AI is transforming financial services and synthetic data is central to this transformation. As large language models (LLMs) require, and generative artificial intelligence (AI) depends on, huge amounts of data, it is not difficult to see why many financial institutions and fintech businesses are investing in synthetic data.

However, despite the increasing popularity of Generative AI, the huge amounts of data used to train and develop foundation models has become the subject of increasing scrutiny. 

For example, in March the Italian Data Protection Authority banned ChatGPT for a short period due to concerns around its ‘massive collection and processing’ of data, while other regulators have taken steps to ensure closer supervision of use of the technology. 

Such concerns may lead to more calls within financial services providers to focus on using synthetic data to train AI models. These calls may also be fuelled by the growing number of opportunities to share data across organisations as anti-money laundering, risk prevention and other AI technologies develop at a rapid pace. 

There are different types of synthetic data which are largely created by replicating the statistical patterns and properties of real-world data using algorithms to produce an artificial dataset.

As synthetic data does not contain datapoints from real-world datasets, its use is not subject to the same constraints as real-world data. 

Synthetic data is often referred to as a privacy preserving technique. However, it can also be used to scale a real-world dataset to increase the amount of data that is available. 

Its potential to scale datasets is particularly useful in the context of LLMs. In a financial services context where the training of an LLM is dependent on access to large amounts of highly sensitive data, generating and using synthetic data effectively may be an attractive way to develop products and gain market share quickly. 

Obtaining synthetic data from third parties carries risk. Assurances should be sought to clarify the provenance and lineage of and rights to the data, as well as any restrictions on its use. 

Ownership, database rights, restrictions on the use of trade secrets and confidential information should be considered in conjunction with any restrictive licensing or contractual terms that prevent its further use. 

Where personal data has been used to generate synthetic data, a legal ground must be identified to collect and use the data for that purpose. The person whom the data identifies must have a reasonable expectation that the data may be used to generate synthetic data. 

There is a legal risk if the person to whom the data relates has been used to generate a specific type of dataset without establishing a legal basis for that data to be used as part of the generation process. 

Additional protections can also be put in place if sensitive information like bank account and trading information are processed. Regulatory requirements may prevent further use of this type of data within an organisation even if the sole purpose of further use is to generate synthetic data.

The quality of the synthetic data used should be examined to ensure it is fit for purpose. To be useful, the datasets need to be sufficiently realistic, granular and linked so that changes made in one dataset are reflected in the other. 

For example, characteristics of one synthetic person should be consistent across multiple datasets if they are to be used collectively to decide real-world outcomes. A failure to maintain consistency may lead to unwanted consequences such as unfair bias and discrimination. 
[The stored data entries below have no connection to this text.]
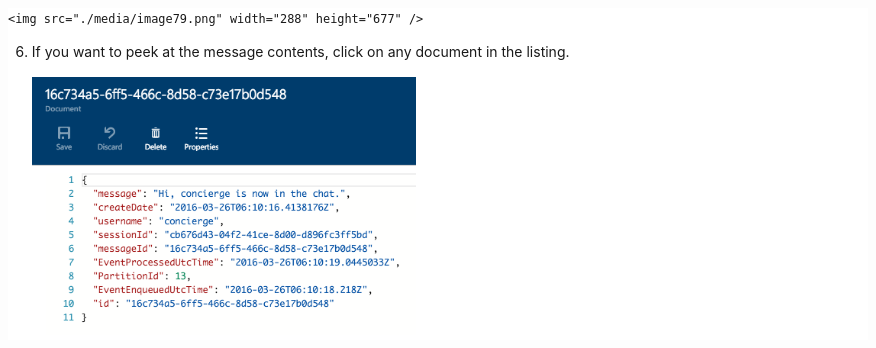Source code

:     <img src="./media/image79.png" width="288" height="677" />

6.  If you want to peek at the message contents, click on any document in the listing.

    <img src="./media/image80.png" width="384" height="258" />

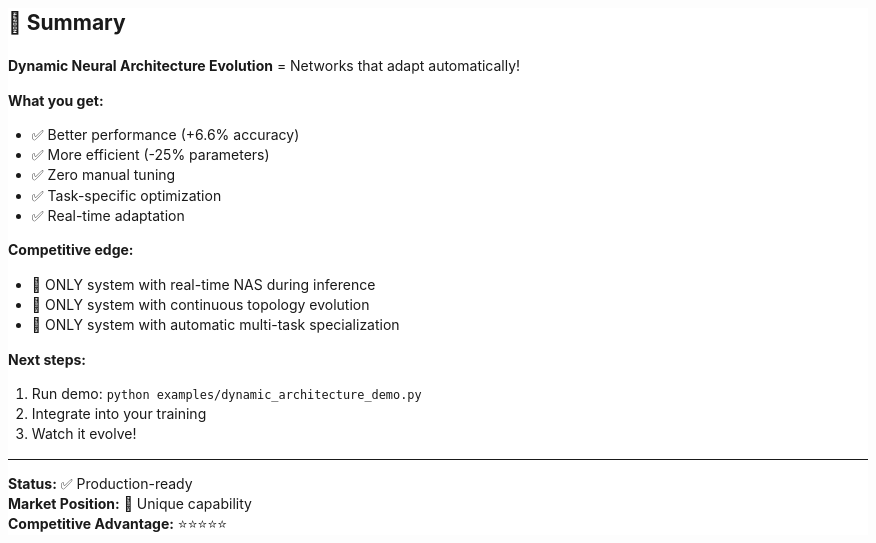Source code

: ## 🎉 Summary

**Dynamic Neural Architecture Evolution** = Networks that adapt automatically!

**What you get:**

- ✅ Better performance (+6.6% accuracy)
- ✅ More efficient (-25% parameters)
- ✅ Zero manual tuning
- ✅ Task-specific optimization
- ✅ Real-time adaptation

**Competitive edge:**

- 🥇 ONLY system with real-time NAS during inference
- 🥇 ONLY system with continuous topology evolution
- 🥇 ONLY system with automatic multi-task specialization

**Next steps:**

1. Run demo: `python examples/dynamic_architecture_demo.py`
2. Integrate into your training
3. Watch it evolve!

---

**Status:** ✅ Production-ready  
**Market Position:** 🥇 Unique capability  
**Competitive Advantage:** ⭐⭐⭐⭐⭐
Sometimes the synthetic data may also too closely resemble the real-world personal data from which it was generated, introducing a ‘reidentification risk’. Synthetic data may be subject to ‘membership attacks’ which establish whether an individual is present in a real-world dataset through observing the statistical properties of the synthetic data. 

Implementing responsible AI and robust data governance frameworks are essential to ensure synthetic data risks are effectively managed. 

Financial services businesses that put the right governance, risk management and contractual protections in place now will be best placed to leverage the opportunities which synthetic data-powered AI technology will continue to create.